> [RECORDS FOR PROCESSING]:
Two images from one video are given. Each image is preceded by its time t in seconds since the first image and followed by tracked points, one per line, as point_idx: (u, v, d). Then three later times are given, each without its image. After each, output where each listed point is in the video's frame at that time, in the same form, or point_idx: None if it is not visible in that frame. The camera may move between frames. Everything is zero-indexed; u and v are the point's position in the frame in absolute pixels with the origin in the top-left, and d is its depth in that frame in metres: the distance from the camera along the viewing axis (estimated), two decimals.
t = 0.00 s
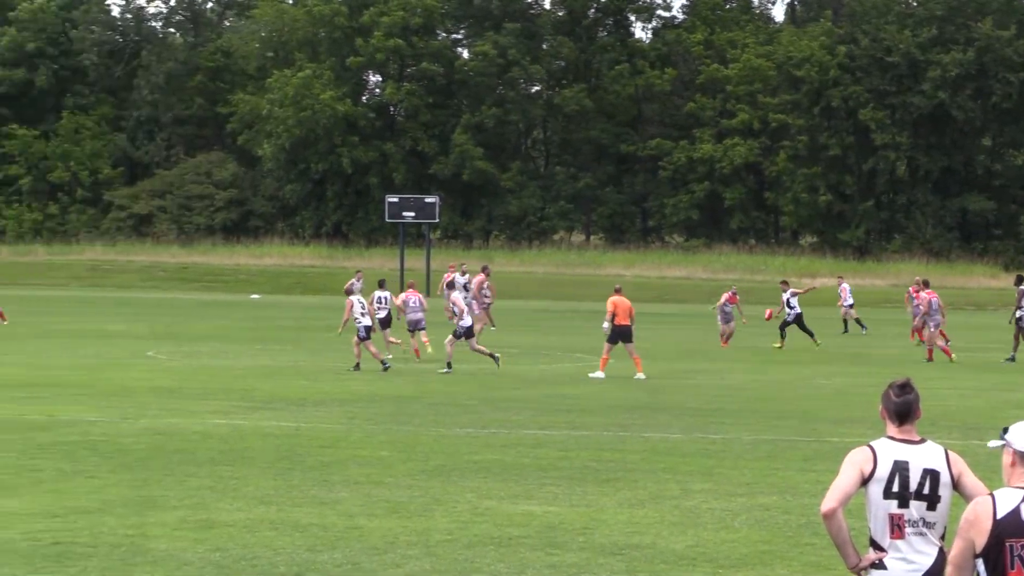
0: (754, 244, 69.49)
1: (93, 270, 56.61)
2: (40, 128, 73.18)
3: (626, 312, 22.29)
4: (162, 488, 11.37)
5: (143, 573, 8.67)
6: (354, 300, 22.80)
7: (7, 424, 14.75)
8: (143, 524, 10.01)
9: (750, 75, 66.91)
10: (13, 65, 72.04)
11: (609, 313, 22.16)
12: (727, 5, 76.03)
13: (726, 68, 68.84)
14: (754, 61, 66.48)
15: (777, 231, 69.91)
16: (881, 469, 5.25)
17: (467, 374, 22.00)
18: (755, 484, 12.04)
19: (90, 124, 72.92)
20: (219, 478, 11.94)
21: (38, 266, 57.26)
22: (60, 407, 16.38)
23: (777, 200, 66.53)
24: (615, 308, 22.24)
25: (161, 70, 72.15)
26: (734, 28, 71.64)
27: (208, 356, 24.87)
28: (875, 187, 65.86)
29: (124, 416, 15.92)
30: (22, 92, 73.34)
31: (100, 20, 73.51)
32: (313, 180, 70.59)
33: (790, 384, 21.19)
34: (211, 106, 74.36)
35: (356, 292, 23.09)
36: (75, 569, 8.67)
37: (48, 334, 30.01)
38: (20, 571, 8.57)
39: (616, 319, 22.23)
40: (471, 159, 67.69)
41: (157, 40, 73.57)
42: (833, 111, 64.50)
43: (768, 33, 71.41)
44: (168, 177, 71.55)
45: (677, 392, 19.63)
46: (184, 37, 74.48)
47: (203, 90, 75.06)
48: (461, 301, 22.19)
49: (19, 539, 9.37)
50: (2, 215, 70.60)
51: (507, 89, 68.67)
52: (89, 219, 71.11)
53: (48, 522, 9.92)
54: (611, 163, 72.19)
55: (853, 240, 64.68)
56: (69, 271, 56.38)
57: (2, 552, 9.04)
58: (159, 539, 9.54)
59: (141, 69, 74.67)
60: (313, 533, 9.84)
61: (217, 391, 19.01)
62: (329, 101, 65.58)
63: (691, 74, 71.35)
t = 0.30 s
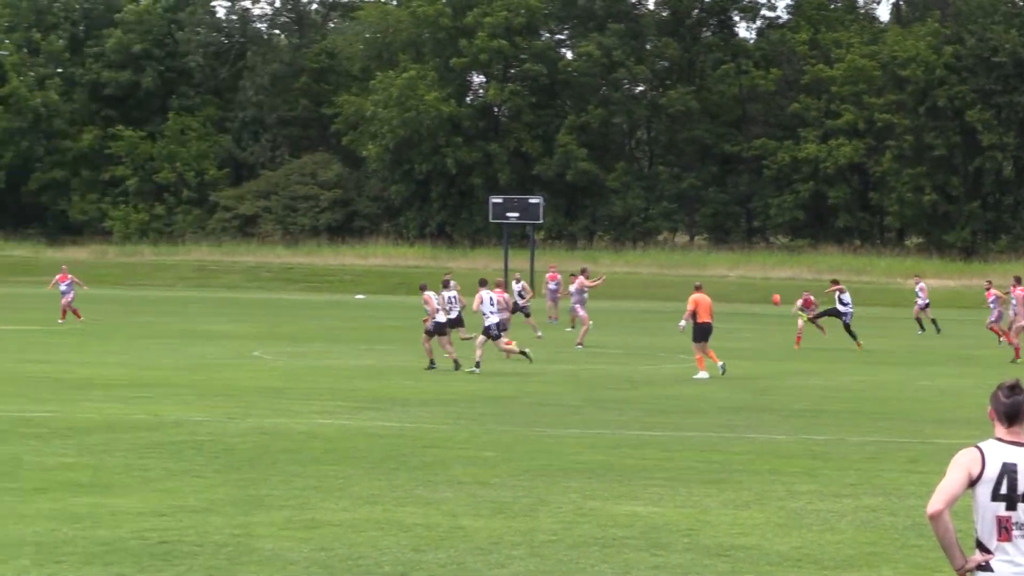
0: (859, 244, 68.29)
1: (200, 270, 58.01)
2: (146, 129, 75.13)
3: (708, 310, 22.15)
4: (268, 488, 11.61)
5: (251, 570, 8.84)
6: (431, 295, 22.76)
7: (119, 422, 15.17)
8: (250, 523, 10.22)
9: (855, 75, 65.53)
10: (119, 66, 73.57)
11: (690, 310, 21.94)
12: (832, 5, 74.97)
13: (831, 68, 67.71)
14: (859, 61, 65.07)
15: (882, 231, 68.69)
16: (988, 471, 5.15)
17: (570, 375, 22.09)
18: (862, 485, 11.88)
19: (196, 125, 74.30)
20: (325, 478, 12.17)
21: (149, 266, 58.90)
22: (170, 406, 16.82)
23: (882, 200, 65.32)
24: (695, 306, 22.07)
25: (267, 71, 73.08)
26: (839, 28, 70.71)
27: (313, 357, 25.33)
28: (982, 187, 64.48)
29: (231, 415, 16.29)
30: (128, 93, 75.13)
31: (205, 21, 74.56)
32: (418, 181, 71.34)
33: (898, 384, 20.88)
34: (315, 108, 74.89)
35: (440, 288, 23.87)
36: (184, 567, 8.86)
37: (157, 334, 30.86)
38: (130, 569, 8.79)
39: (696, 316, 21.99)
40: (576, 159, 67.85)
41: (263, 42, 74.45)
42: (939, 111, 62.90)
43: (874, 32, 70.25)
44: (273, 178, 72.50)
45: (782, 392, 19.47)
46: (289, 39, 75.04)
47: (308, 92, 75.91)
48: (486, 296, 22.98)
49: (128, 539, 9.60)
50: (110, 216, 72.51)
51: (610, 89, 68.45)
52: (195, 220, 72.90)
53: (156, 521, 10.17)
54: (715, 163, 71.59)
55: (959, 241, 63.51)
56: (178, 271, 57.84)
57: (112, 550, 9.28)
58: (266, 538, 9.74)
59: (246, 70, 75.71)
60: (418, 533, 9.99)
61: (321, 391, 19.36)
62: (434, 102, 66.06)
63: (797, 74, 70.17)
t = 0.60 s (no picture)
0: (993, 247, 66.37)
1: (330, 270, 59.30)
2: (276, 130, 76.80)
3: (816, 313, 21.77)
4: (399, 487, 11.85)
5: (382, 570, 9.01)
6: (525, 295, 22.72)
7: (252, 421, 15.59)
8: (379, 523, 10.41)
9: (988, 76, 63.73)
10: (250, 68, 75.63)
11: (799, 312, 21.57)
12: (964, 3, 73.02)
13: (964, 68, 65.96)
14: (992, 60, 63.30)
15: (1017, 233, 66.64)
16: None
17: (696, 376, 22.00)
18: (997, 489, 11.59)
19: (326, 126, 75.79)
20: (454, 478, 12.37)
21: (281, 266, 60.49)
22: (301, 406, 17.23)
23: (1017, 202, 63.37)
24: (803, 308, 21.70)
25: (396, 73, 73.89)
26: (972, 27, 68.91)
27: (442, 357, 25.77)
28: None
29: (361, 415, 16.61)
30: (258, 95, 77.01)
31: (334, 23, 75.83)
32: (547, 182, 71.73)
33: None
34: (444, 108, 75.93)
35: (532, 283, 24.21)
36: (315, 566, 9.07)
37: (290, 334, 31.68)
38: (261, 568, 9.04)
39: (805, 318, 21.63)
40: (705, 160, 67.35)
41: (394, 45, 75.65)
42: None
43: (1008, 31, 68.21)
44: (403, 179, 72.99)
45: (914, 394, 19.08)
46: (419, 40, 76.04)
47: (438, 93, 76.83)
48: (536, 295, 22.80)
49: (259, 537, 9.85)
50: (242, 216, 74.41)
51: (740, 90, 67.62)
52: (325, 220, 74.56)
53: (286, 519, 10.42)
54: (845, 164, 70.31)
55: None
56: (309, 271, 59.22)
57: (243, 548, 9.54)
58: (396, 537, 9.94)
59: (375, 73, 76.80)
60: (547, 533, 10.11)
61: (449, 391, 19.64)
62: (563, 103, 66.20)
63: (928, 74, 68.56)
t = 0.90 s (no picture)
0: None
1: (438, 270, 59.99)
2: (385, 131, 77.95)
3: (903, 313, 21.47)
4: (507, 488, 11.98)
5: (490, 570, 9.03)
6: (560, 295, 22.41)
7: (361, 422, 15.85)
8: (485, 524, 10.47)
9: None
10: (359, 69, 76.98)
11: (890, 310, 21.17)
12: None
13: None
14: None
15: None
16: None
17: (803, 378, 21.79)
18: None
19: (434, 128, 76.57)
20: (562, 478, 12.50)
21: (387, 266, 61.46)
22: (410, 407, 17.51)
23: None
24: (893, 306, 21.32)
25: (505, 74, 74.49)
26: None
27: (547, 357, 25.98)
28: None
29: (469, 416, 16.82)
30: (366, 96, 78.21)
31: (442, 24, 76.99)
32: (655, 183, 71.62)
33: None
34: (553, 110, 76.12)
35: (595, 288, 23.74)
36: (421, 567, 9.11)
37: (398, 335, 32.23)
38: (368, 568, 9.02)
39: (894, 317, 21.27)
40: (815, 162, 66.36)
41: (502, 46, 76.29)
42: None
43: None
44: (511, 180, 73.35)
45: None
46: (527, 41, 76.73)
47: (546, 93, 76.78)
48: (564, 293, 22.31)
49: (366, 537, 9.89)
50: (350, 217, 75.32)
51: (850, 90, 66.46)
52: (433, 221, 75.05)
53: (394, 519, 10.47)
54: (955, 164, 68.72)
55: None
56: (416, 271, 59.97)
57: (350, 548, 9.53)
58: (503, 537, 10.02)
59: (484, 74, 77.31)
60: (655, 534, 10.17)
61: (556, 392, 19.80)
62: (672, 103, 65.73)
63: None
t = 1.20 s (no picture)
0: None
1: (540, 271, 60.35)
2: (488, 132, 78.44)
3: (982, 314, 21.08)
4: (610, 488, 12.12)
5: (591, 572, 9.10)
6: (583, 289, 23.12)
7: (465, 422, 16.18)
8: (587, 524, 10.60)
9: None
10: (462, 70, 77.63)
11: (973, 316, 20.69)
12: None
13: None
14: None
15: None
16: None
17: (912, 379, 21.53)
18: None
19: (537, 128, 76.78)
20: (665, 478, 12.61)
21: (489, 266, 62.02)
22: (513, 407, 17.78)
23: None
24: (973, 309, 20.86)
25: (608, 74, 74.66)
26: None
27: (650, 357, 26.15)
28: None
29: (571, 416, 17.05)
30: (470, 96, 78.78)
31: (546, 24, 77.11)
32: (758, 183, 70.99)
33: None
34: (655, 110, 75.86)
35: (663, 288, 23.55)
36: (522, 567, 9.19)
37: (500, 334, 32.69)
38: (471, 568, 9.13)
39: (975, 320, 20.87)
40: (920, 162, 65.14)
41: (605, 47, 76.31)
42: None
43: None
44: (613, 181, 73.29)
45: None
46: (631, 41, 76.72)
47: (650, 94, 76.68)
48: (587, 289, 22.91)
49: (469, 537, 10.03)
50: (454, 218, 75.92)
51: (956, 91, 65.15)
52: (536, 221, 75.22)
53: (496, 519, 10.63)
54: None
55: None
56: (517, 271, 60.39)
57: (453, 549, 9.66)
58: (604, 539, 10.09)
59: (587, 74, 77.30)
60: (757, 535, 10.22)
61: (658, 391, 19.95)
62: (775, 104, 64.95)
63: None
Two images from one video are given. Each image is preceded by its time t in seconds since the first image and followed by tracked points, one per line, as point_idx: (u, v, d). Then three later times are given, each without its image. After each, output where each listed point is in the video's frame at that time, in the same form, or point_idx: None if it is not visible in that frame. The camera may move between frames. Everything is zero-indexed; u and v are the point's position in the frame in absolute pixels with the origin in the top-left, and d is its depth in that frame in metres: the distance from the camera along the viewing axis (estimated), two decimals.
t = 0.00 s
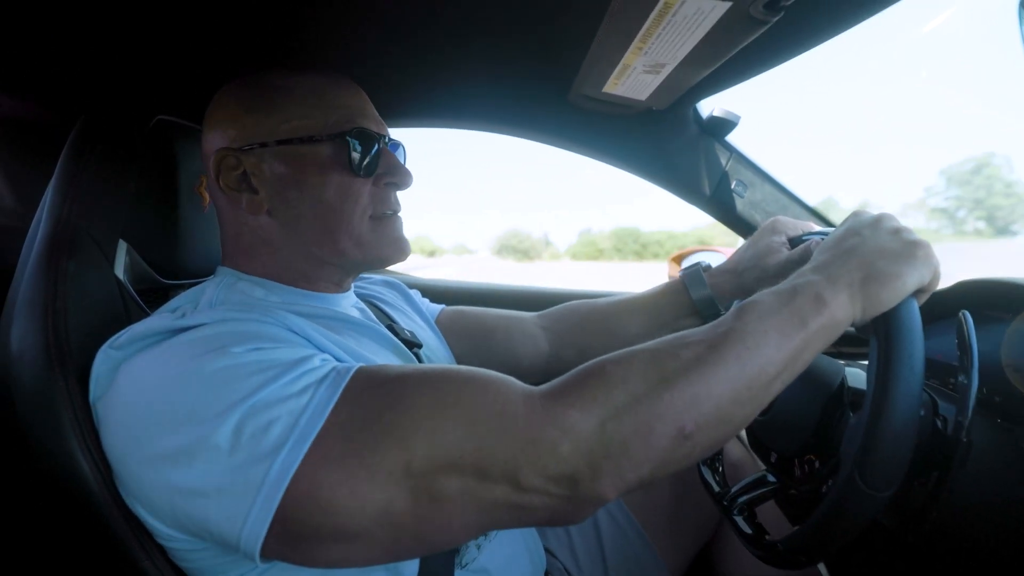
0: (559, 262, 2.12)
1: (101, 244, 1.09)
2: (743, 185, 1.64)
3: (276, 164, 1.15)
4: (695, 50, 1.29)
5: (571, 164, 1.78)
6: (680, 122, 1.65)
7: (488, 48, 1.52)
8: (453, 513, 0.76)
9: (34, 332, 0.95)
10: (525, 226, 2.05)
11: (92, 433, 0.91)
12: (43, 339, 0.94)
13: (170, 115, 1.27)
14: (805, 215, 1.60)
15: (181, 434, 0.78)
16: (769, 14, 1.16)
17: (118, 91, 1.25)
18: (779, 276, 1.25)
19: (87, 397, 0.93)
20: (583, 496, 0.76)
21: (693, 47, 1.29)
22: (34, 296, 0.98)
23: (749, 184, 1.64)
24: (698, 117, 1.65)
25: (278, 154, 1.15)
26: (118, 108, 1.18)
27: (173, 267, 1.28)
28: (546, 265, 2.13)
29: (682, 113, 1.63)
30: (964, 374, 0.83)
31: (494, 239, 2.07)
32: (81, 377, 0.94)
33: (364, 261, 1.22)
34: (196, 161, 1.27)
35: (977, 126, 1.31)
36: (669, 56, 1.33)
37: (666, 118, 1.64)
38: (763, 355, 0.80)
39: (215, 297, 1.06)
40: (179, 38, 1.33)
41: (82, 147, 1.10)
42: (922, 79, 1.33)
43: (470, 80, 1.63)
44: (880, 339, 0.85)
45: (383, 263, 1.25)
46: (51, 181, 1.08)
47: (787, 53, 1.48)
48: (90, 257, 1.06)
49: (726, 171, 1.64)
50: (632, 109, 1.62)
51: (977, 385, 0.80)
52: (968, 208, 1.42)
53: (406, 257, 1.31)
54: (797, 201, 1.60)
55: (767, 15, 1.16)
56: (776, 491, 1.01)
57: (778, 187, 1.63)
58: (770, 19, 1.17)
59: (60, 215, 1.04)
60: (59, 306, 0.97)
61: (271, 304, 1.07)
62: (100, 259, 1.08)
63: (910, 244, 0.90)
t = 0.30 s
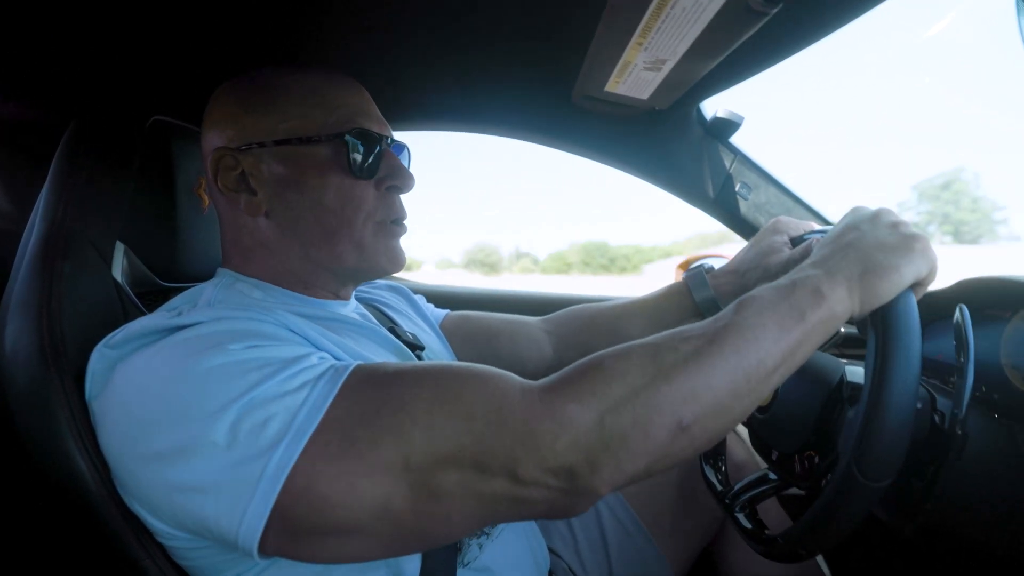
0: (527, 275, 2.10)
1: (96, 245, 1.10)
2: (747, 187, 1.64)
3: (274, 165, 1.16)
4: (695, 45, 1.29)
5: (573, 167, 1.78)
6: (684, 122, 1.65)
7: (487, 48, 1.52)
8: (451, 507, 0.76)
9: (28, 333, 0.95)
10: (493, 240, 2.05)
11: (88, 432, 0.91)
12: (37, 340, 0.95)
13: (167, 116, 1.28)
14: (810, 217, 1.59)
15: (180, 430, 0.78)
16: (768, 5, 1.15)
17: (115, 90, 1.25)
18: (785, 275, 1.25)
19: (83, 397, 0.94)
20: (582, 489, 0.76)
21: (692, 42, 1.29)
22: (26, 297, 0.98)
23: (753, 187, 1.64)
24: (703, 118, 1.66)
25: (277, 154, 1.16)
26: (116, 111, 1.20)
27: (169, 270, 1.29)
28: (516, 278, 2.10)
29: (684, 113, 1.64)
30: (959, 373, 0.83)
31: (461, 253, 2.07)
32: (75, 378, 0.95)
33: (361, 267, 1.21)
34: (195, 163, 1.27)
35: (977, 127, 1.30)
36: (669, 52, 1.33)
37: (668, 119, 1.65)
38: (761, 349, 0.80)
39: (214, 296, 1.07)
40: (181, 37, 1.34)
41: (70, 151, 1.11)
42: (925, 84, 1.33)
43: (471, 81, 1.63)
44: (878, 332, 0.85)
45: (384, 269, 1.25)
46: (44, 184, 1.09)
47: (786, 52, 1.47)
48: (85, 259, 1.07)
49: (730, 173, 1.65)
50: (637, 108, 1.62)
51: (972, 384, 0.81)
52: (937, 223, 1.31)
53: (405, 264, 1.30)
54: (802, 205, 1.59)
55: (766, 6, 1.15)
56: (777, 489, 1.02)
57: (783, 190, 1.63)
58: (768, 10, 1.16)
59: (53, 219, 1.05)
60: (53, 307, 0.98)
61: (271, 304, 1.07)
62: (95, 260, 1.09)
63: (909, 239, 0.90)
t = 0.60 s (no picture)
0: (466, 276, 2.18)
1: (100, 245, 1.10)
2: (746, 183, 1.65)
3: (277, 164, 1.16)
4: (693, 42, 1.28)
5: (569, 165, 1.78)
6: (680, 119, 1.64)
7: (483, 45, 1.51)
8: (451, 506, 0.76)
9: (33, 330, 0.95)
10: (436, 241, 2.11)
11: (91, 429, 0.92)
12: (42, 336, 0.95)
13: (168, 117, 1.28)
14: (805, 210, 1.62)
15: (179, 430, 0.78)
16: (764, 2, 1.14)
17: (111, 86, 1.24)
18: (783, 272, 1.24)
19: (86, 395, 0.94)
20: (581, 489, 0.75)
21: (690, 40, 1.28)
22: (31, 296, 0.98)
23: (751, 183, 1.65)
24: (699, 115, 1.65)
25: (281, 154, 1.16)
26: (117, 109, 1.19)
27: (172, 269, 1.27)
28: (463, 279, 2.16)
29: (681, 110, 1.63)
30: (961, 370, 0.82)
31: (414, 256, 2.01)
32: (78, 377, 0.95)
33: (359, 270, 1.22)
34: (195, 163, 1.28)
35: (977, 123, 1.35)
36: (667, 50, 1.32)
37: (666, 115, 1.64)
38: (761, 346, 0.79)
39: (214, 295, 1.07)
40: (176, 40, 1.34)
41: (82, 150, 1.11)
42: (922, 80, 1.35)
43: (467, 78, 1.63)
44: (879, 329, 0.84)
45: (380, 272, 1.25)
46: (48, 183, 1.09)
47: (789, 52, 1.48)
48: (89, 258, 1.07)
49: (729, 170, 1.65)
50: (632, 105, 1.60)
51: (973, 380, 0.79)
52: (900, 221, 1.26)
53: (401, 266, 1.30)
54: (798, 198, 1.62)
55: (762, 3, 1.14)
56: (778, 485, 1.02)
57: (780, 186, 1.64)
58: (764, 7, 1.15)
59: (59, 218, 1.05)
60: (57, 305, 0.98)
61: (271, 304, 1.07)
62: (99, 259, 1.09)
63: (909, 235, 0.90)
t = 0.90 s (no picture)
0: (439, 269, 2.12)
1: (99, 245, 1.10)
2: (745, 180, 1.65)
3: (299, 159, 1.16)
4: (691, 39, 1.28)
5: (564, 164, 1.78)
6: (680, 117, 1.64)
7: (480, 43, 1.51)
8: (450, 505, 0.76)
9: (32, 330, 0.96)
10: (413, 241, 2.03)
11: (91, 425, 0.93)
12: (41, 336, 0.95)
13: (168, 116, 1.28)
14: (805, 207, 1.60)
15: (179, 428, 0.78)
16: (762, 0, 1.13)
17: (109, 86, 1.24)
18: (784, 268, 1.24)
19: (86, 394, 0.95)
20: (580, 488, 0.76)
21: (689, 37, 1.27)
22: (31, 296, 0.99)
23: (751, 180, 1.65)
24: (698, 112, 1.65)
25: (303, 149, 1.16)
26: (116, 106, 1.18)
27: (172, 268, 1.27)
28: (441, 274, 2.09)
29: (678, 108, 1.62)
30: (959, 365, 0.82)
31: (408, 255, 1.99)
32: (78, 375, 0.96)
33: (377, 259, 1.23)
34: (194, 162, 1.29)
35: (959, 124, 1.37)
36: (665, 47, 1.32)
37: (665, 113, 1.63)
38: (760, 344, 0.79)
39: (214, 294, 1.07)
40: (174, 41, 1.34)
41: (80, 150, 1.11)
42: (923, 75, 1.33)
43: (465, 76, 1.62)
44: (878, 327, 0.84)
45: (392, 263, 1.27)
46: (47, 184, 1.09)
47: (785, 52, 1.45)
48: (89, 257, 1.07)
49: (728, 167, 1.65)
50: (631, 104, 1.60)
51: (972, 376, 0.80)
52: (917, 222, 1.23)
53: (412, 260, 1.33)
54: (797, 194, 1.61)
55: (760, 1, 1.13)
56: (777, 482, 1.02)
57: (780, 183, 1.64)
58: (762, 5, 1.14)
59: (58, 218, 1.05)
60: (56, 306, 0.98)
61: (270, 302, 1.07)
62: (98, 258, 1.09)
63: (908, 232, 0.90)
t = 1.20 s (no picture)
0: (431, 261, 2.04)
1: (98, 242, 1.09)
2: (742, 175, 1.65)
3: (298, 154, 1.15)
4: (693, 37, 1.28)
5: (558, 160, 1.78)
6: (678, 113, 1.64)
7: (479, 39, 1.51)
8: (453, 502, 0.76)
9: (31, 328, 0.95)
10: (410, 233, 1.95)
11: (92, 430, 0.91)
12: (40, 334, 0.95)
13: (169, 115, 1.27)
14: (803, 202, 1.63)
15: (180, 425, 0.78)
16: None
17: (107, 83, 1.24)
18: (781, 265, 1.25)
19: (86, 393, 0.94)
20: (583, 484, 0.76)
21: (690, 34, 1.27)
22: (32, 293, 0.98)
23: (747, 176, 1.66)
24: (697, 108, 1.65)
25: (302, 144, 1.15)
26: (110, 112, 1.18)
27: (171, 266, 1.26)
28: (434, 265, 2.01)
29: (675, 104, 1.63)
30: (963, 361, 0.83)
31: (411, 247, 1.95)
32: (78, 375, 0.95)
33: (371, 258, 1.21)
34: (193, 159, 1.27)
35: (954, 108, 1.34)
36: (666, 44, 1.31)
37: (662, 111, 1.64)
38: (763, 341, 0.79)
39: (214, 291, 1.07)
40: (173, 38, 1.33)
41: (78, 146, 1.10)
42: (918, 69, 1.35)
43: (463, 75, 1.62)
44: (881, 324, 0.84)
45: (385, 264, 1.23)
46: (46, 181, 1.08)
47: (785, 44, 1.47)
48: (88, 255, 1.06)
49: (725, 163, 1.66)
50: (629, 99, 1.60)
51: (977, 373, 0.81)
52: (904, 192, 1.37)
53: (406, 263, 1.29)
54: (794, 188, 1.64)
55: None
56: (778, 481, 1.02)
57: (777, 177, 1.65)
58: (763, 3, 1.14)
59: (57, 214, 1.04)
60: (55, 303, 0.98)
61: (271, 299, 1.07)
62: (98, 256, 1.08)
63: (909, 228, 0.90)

> [PROMPT]: Within the data above, repeat exactly the lines from the one bearing "63: (691, 74, 71.35)" through the one bearing "63: (797, 74, 70.17)". Include no pictures and nothing else.

> [WORKED SOLUTION]:
63: (691, 74, 71.35)
t = 0.30 s
0: (859, 244, 68.29)
1: (200, 270, 58.01)
2: (146, 129, 75.13)
3: (708, 310, 22.15)
4: (268, 488, 11.61)
5: (251, 570, 8.84)
6: (431, 295, 22.76)
7: (119, 422, 15.17)
8: (250, 523, 10.22)
9: (855, 75, 65.53)
10: (119, 66, 73.57)
11: (690, 310, 21.94)
12: (832, 5, 74.97)
13: (831, 68, 67.71)
14: (859, 61, 65.07)
15: (882, 231, 68.69)
16: (988, 471, 5.15)
17: (570, 375, 22.09)
18: (862, 485, 11.88)
19: (196, 125, 74.30)
20: (325, 478, 12.17)
21: (149, 266, 58.90)
22: (170, 406, 16.82)
23: (882, 200, 65.32)
24: (695, 306, 22.07)
25: (267, 71, 73.08)
26: (839, 28, 70.71)
27: (313, 357, 25.33)
28: (982, 187, 64.48)
29: (231, 415, 16.29)
30: (128, 93, 75.13)
31: (205, 21, 74.56)
32: (418, 181, 71.34)
33: (898, 384, 20.88)
34: (315, 108, 74.89)
35: (440, 288, 23.87)
36: (184, 567, 8.86)
37: (157, 334, 30.86)
38: (130, 569, 8.79)
39: (696, 316, 21.99)
40: (576, 159, 67.85)
41: (263, 42, 74.45)
42: (939, 111, 62.90)
43: (874, 32, 70.25)
44: (273, 178, 72.50)
45: (782, 392, 19.47)
46: (289, 39, 75.04)
47: (308, 92, 75.91)
48: (486, 296, 22.98)
49: (128, 539, 9.60)
50: (110, 216, 72.51)
51: (610, 89, 68.45)
52: (195, 220, 72.90)
53: (156, 521, 10.17)
54: (715, 163, 71.59)
55: (959, 241, 63.51)
56: (178, 271, 57.84)
57: (112, 550, 9.28)
58: (266, 538, 9.74)
59: (246, 70, 75.71)
60: (418, 533, 9.99)
61: (321, 391, 19.36)
62: (434, 102, 66.06)
63: (797, 74, 70.17)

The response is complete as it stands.